**EXERCISE AIM:** Count the lines below that contain the word "lokalite" and reply with only that number.

◇ ◇ ◇ ◇ ◇

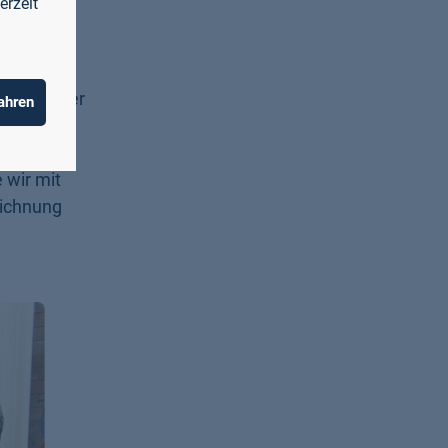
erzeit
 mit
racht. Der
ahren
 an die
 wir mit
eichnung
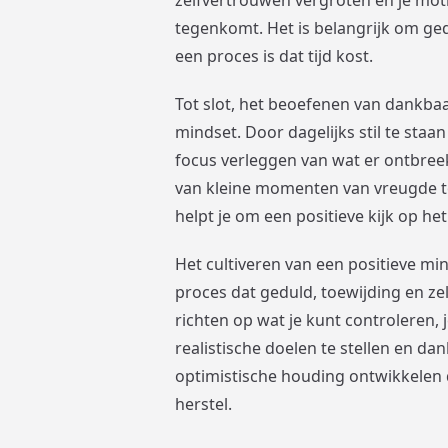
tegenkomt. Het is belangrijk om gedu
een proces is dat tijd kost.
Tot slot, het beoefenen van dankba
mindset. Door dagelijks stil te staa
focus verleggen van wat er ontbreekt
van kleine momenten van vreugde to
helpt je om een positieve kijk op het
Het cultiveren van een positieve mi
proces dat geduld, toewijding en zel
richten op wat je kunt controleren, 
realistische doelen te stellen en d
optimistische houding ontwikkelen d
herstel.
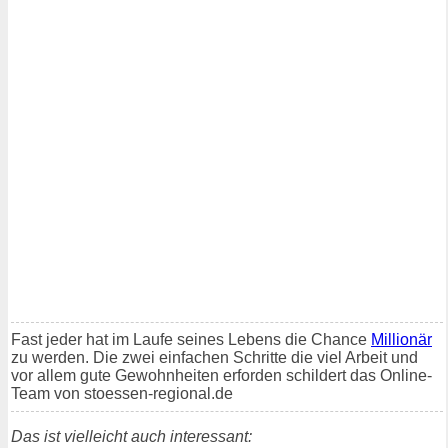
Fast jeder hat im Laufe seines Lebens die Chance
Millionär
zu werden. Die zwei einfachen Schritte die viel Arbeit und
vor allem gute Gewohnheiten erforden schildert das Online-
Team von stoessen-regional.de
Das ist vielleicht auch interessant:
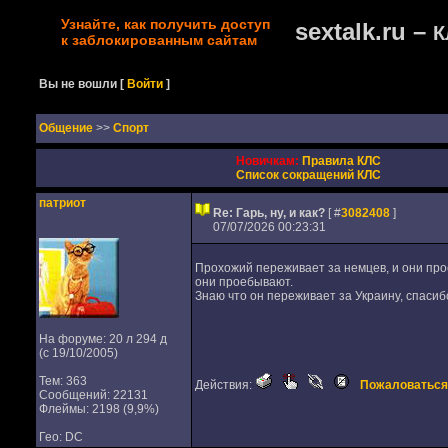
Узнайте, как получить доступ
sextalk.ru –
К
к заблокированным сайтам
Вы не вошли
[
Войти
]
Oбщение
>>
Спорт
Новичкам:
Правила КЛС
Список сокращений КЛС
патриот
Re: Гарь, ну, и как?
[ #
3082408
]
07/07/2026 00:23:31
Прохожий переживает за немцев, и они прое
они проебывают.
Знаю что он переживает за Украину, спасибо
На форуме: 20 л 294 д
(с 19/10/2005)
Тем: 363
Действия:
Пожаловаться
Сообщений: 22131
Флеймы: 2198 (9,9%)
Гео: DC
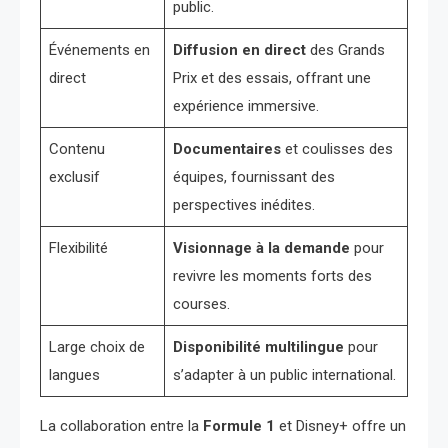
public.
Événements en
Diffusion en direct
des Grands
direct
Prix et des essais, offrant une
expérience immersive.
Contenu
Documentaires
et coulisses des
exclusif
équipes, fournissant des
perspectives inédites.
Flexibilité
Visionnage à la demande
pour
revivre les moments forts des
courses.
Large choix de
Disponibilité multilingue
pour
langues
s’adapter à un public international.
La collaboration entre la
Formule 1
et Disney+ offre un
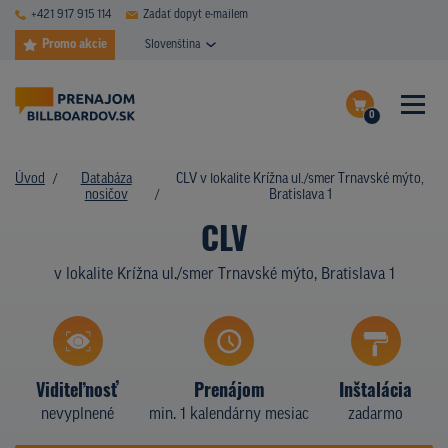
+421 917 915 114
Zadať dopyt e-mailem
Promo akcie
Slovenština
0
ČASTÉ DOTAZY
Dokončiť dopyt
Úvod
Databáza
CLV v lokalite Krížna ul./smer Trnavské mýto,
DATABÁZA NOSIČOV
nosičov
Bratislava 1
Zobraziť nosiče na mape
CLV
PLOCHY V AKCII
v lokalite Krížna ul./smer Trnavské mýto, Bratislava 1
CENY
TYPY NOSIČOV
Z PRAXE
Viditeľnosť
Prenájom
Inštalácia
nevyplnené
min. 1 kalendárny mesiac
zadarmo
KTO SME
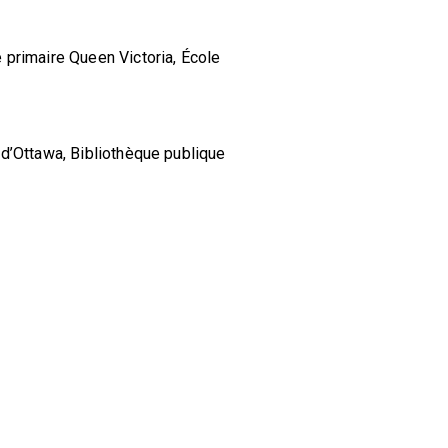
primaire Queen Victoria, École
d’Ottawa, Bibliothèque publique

◇ ◇ ◇ ◇ ◇

**EXERCISE OUTPUT:** 2